Activity
Please rewrite each of the rows below, changing "average" to "mean" and leaving everything else the same. Omit the pictures.

Input
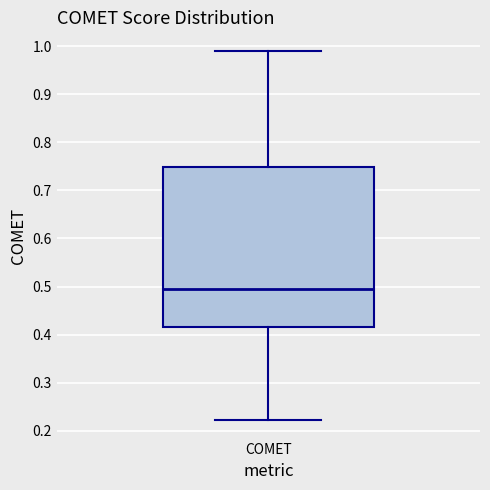

Read this box plot against the y-axis: the position of the median line, the range covered by the box, and the ends of both whiskers. The values are not printed on the chart, so give them approximately, as read against the axis.

median 0.50, box 0.42 to 0.75, whiskers 0.22 to 0.99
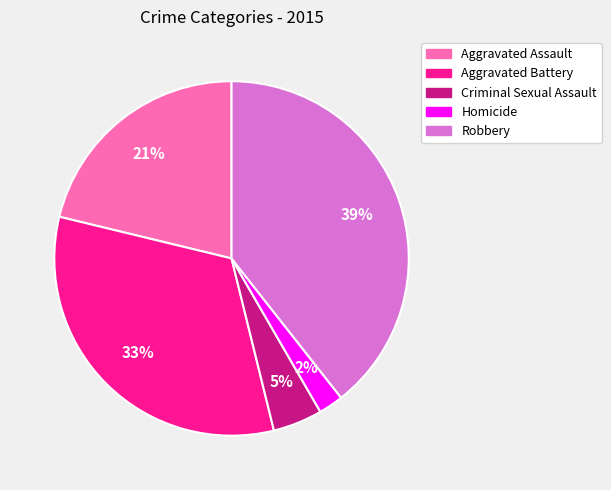

To the nearest percent, what percentage of the pie is Homicide?

2%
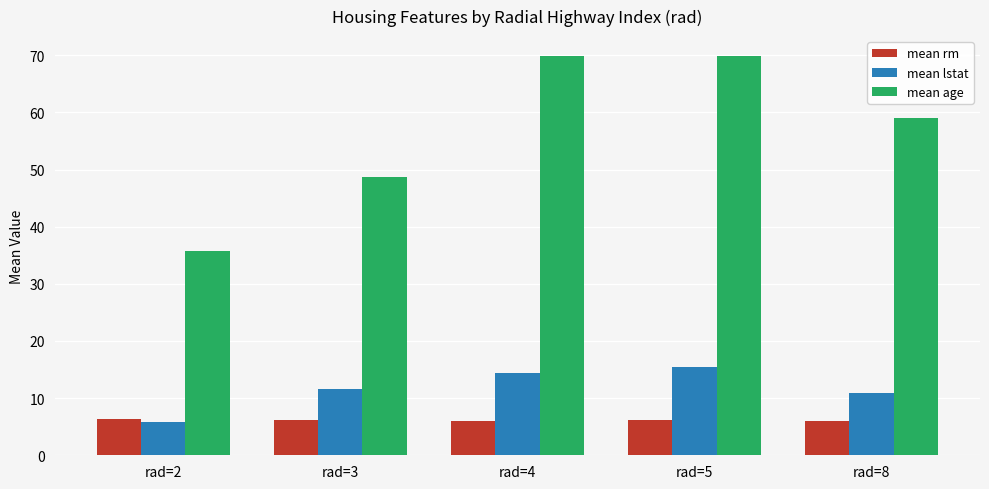

What is the sum of the mean rm values at rad=2 and rad=8?

12.3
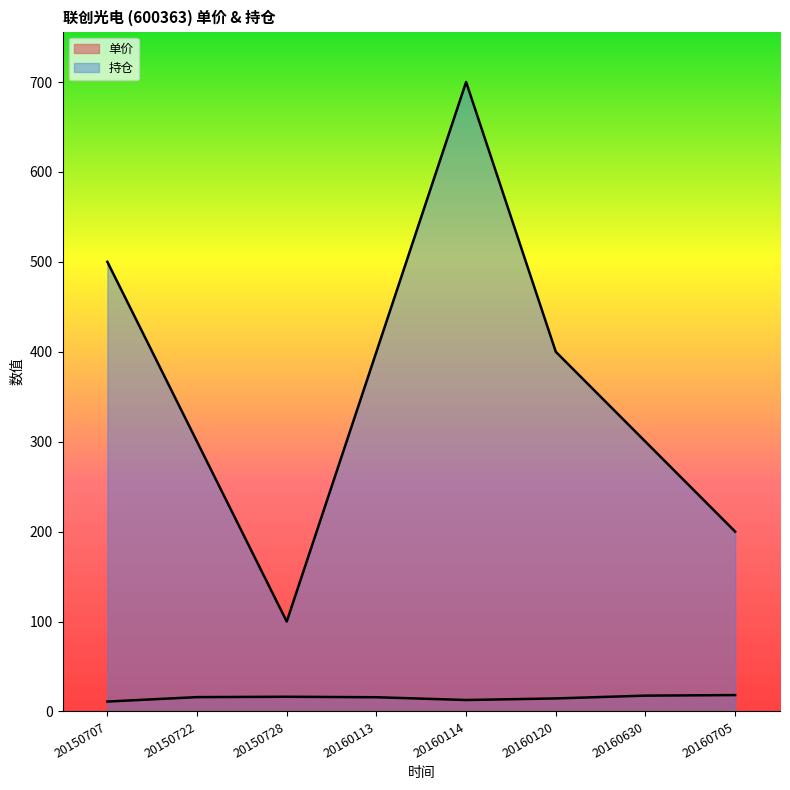

What is the average value of the 单价 series?

15.3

Solution below
Read this box plot against the y-axis: the position of the median line, the range covered by the box, and the ends of both whiskers. The values are not printed on the chart, so give them approximately, as read against the axis.

median 0.50, box 0.42 to 0.75, whiskers 0.22 to 0.99

To the nearest percent, what percentage of the pie is Homicide?

2%

What is the sum of the mean rm values at rad=2 and rad=8?

12.3

What is the mean value of the 单价 series?

15.3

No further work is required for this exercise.